Это была именно та красота, созерцание которой, бог знает откуда, вселяет в башку твою уверенность, что ты видишь черты правильные, что волосы, глаза, нос, рот, шея, грудь и все движения молодого тела слились вместе в одно – КРАСОТУ.
 
У Маши прямой и с небольшой горбинкой нос, большие тёмные глаза, длинные ресницы, томный взгляд, чёрные кудрявые волосы, и брови, которые так шли к нежному, белому цвету лба и щёк, как зелёный камыш к тихой речке.

Женька закурил и продолжил: - Белая шея Маши и её молодая грудь навели на меня такую страсть, что я забыл, зачем пришёл к председателю. Я задышал глубоко и какой-то особый воздух, появившийся с приходом Маши, опьянил меня совсем. Какой-то морок нашёл на меня, и я остался у председателя ночевать.
Само-собой случилось, что мы с Машкой до полуночи сидели на берегу речки, а потом я читал ей стихи Есенина, а под утро меня и её сморило в одной  постели...
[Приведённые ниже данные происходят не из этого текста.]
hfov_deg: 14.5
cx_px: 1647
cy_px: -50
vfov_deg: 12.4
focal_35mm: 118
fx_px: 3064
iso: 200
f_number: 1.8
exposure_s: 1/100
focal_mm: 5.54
А поутру, когда проснулся, в башке моей "шумел камыш", а рядом лежала моя красавица. Она спала сном праведницы, только подхрапывала по-старушечьи. Куда-то исчез тот дурманящий вчерашний воздух любви, и от «Машя» почему-то пахло обезьяной, и как мне показалось, от ушей и до мизинцев на её кривых ногах она покрыта шерстью. У меня мороз по коже пробежал.
- Это оттого, - подумал я, что вчера малость перепил и, как Гёте, в МашЯ Елену Прекрасную увидел. 
- Жека, что ты мелешь? Где ты таких девок видел в шерсти? – со смехом говорю я. – Да ещё с запахом самки обезьяны!
- Вот и я подумал, что это с похмелюги мне примерещилсь. Стал рассматривать её повнимательней. Вроде запах исчез, и шерсти не стало. Только под носом усы чернеют, да после бритья на щеках щетина пробивается. А так – ничтяк.
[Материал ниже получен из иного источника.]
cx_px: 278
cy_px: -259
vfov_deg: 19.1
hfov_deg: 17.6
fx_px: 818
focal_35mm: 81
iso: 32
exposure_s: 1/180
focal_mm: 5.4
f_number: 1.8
- Господи, - думаю я, - как бы мне свалить отсюда поскорее?! Вскочил с кровати, штаны напялил, в рожу плеснул колодезной водой. Только собрался сказать председателю «Физкульт-привет!», а тут мамаша Маши как заголосит: - О! Зятёчек проснулся! За стол, мой дорогой! Дело святое, обмыть надо. А там и свадьбочку закатим на всю колхозную округу. Радость-то какая! Доченька замуж выходит! - И промокнула глаза передником.

Гляжу, а под яблоней уже стол весь в закуси сельских аборигенов: яичница с салом кучерявится, огурцов малосольных целая чаша разлапистая, хлеб, соль, лук, ещё всякое, а посредине четверть с самогоном. За столом  Захар Петрович уже сидит, меня окликает:
- Ну, я же тебе говорил ещё в Ростове, что мы породнимся! Вот и сбылось! Давай, Евгений Андреевич, садись.
Он наливает по стакану самогонки и говорит:
 - Евгений, давай теперь по-семейному погутарим. Ну, с богом, - он подымает стакан, а у меня мысль сквозанула – «сейчас опохмелюсь, скажу, что в туалет мне надо, пойду, а оттуда огородами, огородами и прямо к Котовскому сквозану".
Выпил. Не успел я рта раскрыть, а Захар Петрович уже набулькал по второму стакану. Думаю, шлёпну ещё стопарь, да и ходу. Шлёпнул. А он, зараза колхозная, говорит: -Бог Троицу любит! Давай, зятёк, вмажем да яишенкой закусим.
После троицы, которую бог любит, у меня мысли философские пошли. Какими-то тёплыми-тёплыми волнами по всему телу, уставшему за ночь. И я решил в тот день не бежать с колхоза, а отдохнуть месячишко-другой на лоне природы, а потом уж податься в свой любимый город, где родился, учился, влюблялся и в небо поднялся.

Под шум волны, Захар Петрович с супругой закатили свадьбу развесёлую, где по обычаю передрались все мужики и бабы. Моя Машя визжала, когда на ней разодрали свадебное платье, а я хохотал, как безумный, думая, что это во сне...
А какая-то беззубая бабка вещала: «Не к добру! Не к добру люди бесятся»


P.S. Целых пол-года уговаривал Женька свою жену уехать в город, где он надеялся как-то вернуться в небо, без чего он жить не мог. Но Машя не поняла его и он уехал сам, где его ожидала судьба, которую предсказать не дано никому.